Exercise materials:
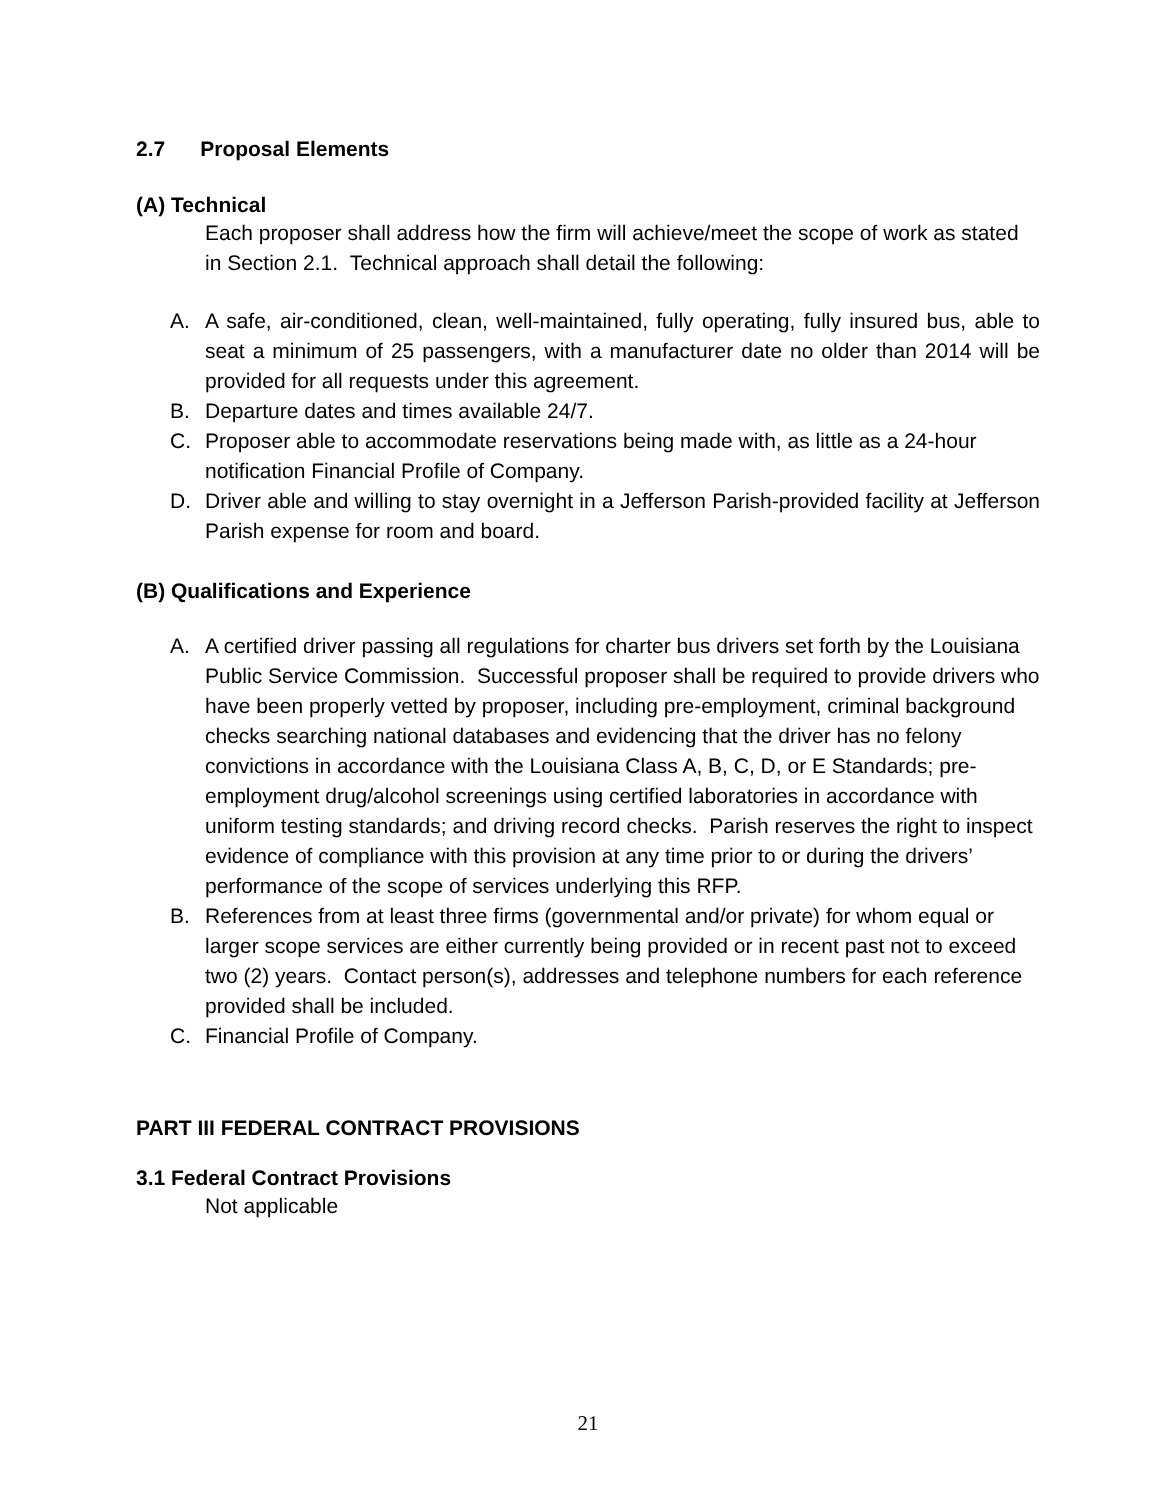2.7 Proposal Elements
(A) Technical
Each proposer shall address how the firm will achieve/meet the scope of work as stated in Section 2.1. Technical approach shall detail the following:
A. A safe, air-conditioned, clean, well-maintained, fully operating, fully insured bus, able to seat a minimum of 25 passengers, with a manufacturer date no older than 2014 will be provided for all requests under this agreement.
B. Departure dates and times available 24/7.
C. Proposer able to accommodate reservations being made with, as little as a 24-hour notification Financial Profile of Company.
D. Driver able and willing to stay overnight in a Jefferson Parish-provided facility at Jefferson Parish expense for room and board.
(B) Qualifications and Experience
A. A certified driver passing all regulations for charter bus drivers set forth by the Louisiana Public Service Commission. Successful proposer shall be required to provide drivers who have been properly vetted by proposer, including pre-employment, criminal background checks searching national databases and evidencing that the driver has no felony convictions in accordance with the Louisiana Class A, B, C, D, or E Standards; pre-employment drug/alcohol screenings using certified laboratories in accordance with uniform testing standards; and driving record checks. Parish reserves the right to inspect evidence of compliance with this provision at any time prior to or during the drivers’ performance of the scope of services underlying this RFP.
B. References from at least three firms (governmental and/or private) for whom equal or larger scope services are either currently being provided or in recent past not to exceed two (2) years. Contact person(s), addresses and telephone numbers for each reference provided shall be included.
C. Financial Profile of Company.
PART III FEDERAL CONTRACT PROVISIONS
3.1 Federal Contract Provisions
Not applicable
21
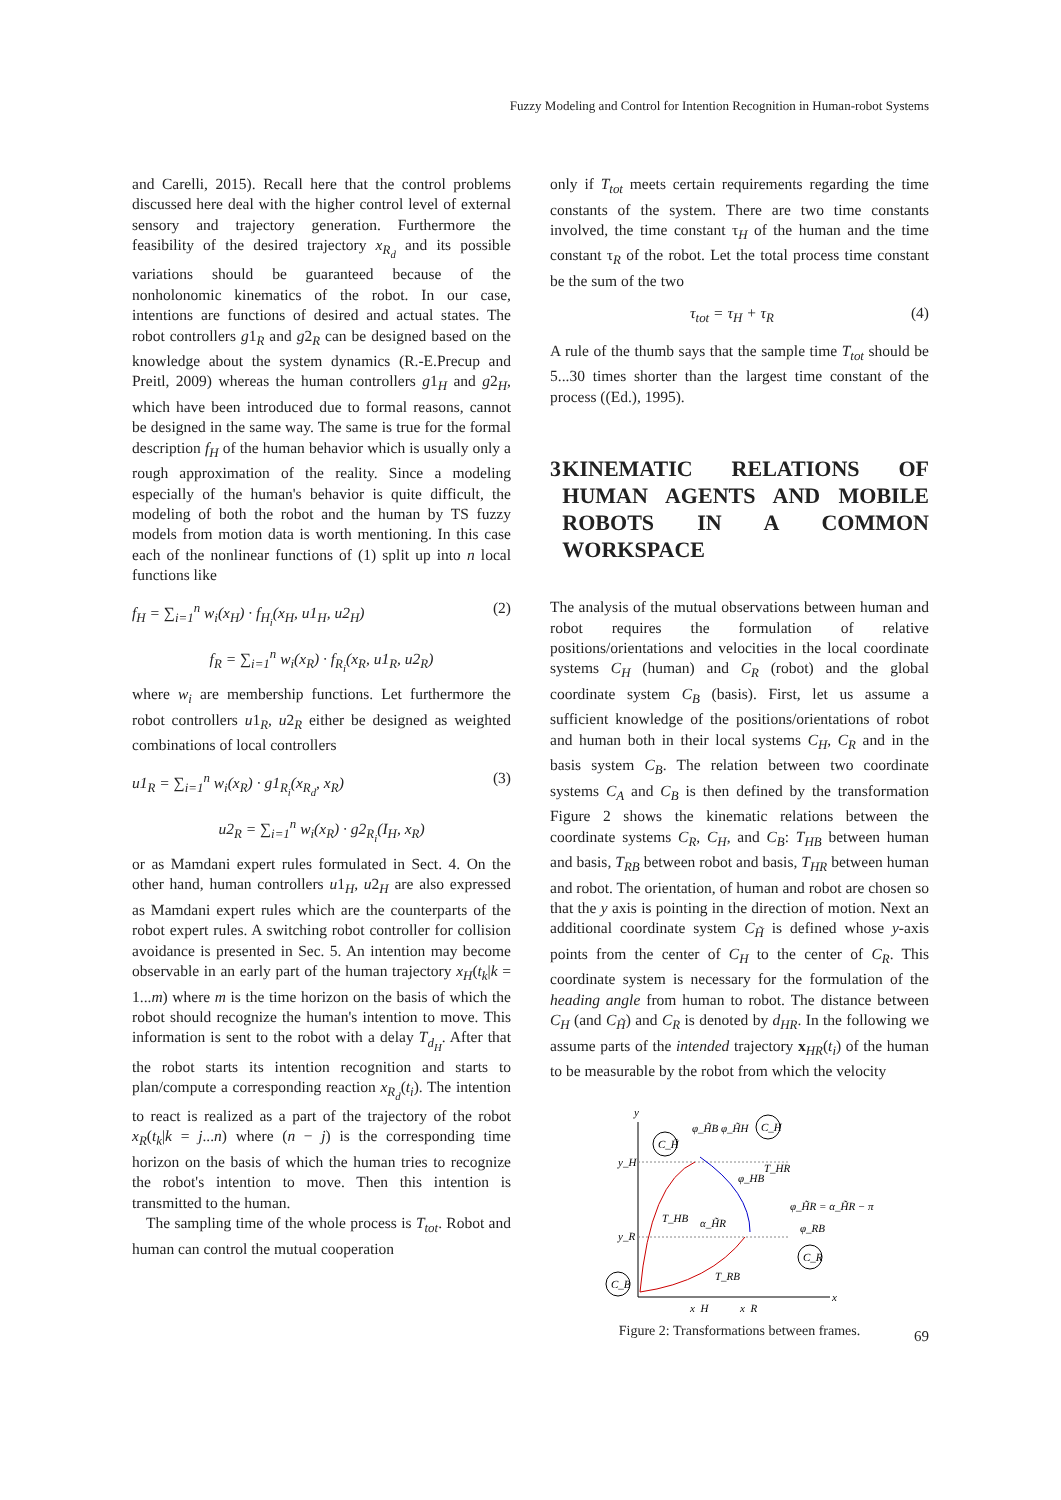Fuzzy Modeling and Control for Intention Recognition in Human-robot Systems
and Carelli, 2015). Recall here that the control problems discussed here deal with the higher control level of external sensory and trajectory generation. Furthermore the feasibility of the desired trajectory x<sub>R<sub>d</sub></sub> and its possible variations should be guaranteed because of the nonholonomic kinematics of the robot. In our case, intentions are functions of desired and actual states. The robot controllers g1<sub>R</sub> and g2<sub>R</sub> can be designed based on the knowledge about the system dynamics (R.-E.Precup and Preitl, 2009) whereas the human controllers g1<sub>H</sub> and g2<sub>H</sub>, which have been introduced due to formal reasons, cannot be designed in the same way. The same is true for the formal description f<sub>H</sub> of the human behavior which is usually only a rough approximation of the reality. Since a modeling especially of the human's behavior is quite difficult, the modeling of both the robot and the human by TS fuzzy models from motion data is worth mentioning. In this case each of the nonlinear functions of (1) split up into n local functions like
f<sub>H</sub> = ∑<sub>i=1</sub><sup>n</sup> w<sub>i</sub>(x<sub>H</sub>) · f<sub>H<sub>i</sub></sub>(x<sub>H</sub>, u1<sub>H</sub>, u2<sub>H</sub>) (2)
f<sub>R</sub> = ∑<sub>i=1</sub><sup>n</sup> w<sub>i</sub>(x<sub>R</sub>) · f<sub>R<sub>i</sub></sub>(x<sub>R</sub>, u1<sub>R</sub>, u2<sub>R</sub>)
where w<sub>i</sub> are membership functions. Let furthermore the robot controllers u1<sub>R</sub>, u2<sub>R</sub> either be designed as weighted combinations of local controllers
u1<sub>R</sub> = ∑<sub>i=1</sub><sup>n</sup> w<sub>i</sub>(x<sub>R</sub>) · g1<sub>R<sub>i</sub></sub>(x<sub>R<sub>d</sub></sub>, x<sub>R</sub>) (3)
u2<sub>R</sub> = ∑<sub>i=1</sub><sup>n</sup> w<sub>i</sub>(x<sub>R</sub>) · g2<sub>R<sub>i</sub></sub>(I<sub>H</sub>, x<sub>R</sub>)
or as Mamdani expert rules formulated in Sect. 4. On the other hand, human controllers u1<sub>H</sub>, u2<sub>H</sub> are also expressed as Mamdani expert rules which are the counterparts of the robot expert rules. A switching robot controller for collision avoidance is presented in Sec. 5. An intention may become observable in an early part of the human trajectory x<sub>H</sub>(t<sub>k</sub>|k = 1...m) where m is the time horizon on the basis of which the robot should recognize the human's intention to move. This information is sent to the robot with a delay T<sub>d<sub>H</sub></sub>. After that the robot starts its intention recognition and starts to plan/compute a corresponding reaction x<sub>R<sub>d</sub></sub>(t<sub>i</sub>). The intention to react is realized as a part of the trajectory of the robot x<sub>R</sub>(t<sub>k</sub>|k = j...n) where (n − j) is the corresponding time horizon on the basis of which the human tries to recognize the robot's intention to move. Then this intention is transmitted to the human.
The sampling time of the whole process is T<sub>tot</sub>. Robot and human can control the mutual cooperation
only if T<sub>tot</sub> meets certain requirements regarding the time constants of the system. There are two time constants involved, the time constant τ<sub>H</sub> of the human and the time constant τ<sub>R</sub> of the robot. Let the total process time constant be the sum of the two
τ<sub>tot</sub> = τ<sub>H</sub> + τ<sub>R</sub> (4)
A rule of the thumb says that the sample time T<sub>tot</sub> should be 5...30 times shorter than the largest time constant of the process ((Ed.), 1995).
3 KINEMATIC RELATIONS OF HUMAN AGENTS AND MOBILE ROBOTS IN A COMMON WORKSPACE
The analysis of the mutual observations between human and robot requires the formulation of relative positions/orientations and velocities in the local coordinate systems C<sub>H</sub> (human) and C<sub>R</sub> (robot) and the global coordinate system C<sub>B</sub> (basis). First, let us assume a sufficient knowledge of the positions/orientations of robot and human both in their local systems C<sub>H</sub>, C<sub>R</sub> and in the basis system C<sub>B</sub>. The relation between two coordinate systems C<sub>A</sub> and C<sub>B</sub> is then defined by the transformation Figure 2 shows the kinematic relations between the coordinate systems C<sub>R</sub>, C<sub>H</sub>, and C<sub>B</sub>: T<sub>HB</sub> between human and basis, T<sub>RB</sub> between robot and basis, T<sub>HR</sub> between human and robot. The orientation, of human and robot are chosen so that the y axis is pointing in the direction of motion. Next an additional coordinate system C<sub>H̃</sub> is defined whose y-axis points from the center of C<sub>H</sub> to the center of C<sub>R</sub>. This coordinate system is necessary for the formulation of the heading angle from human to robot. The distance between C<sub>H</sub> (and C<sub>H̃</sub>) and C<sub>R</sub> is denoted by d<sub>HR</sub>. In the following we assume parts of the intended trajectory x<sub>HR</sub>(t<sub>i</sub>) of the human to be measurable by the robot from which the velocity
y
x
y_H
y_R
x_H
x_R
C_H̃
C_H
C_R
C_B
φ_H̃B φ_H̃H
φ_HB
T_HR
T_HB
α_H̃R
φ_H̃R = α_H̃R − π
φ_RB
T_RB
Figure 2: Transformations between frames.
69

Work task: Where a line in the records above contains the string "Technical", return that line.

Answer to this problem:
(A) Technical
Each proposer shall address how the firm will achieve/meet the scope of work as stated in Section 2.1. Technical approach shall detail the following:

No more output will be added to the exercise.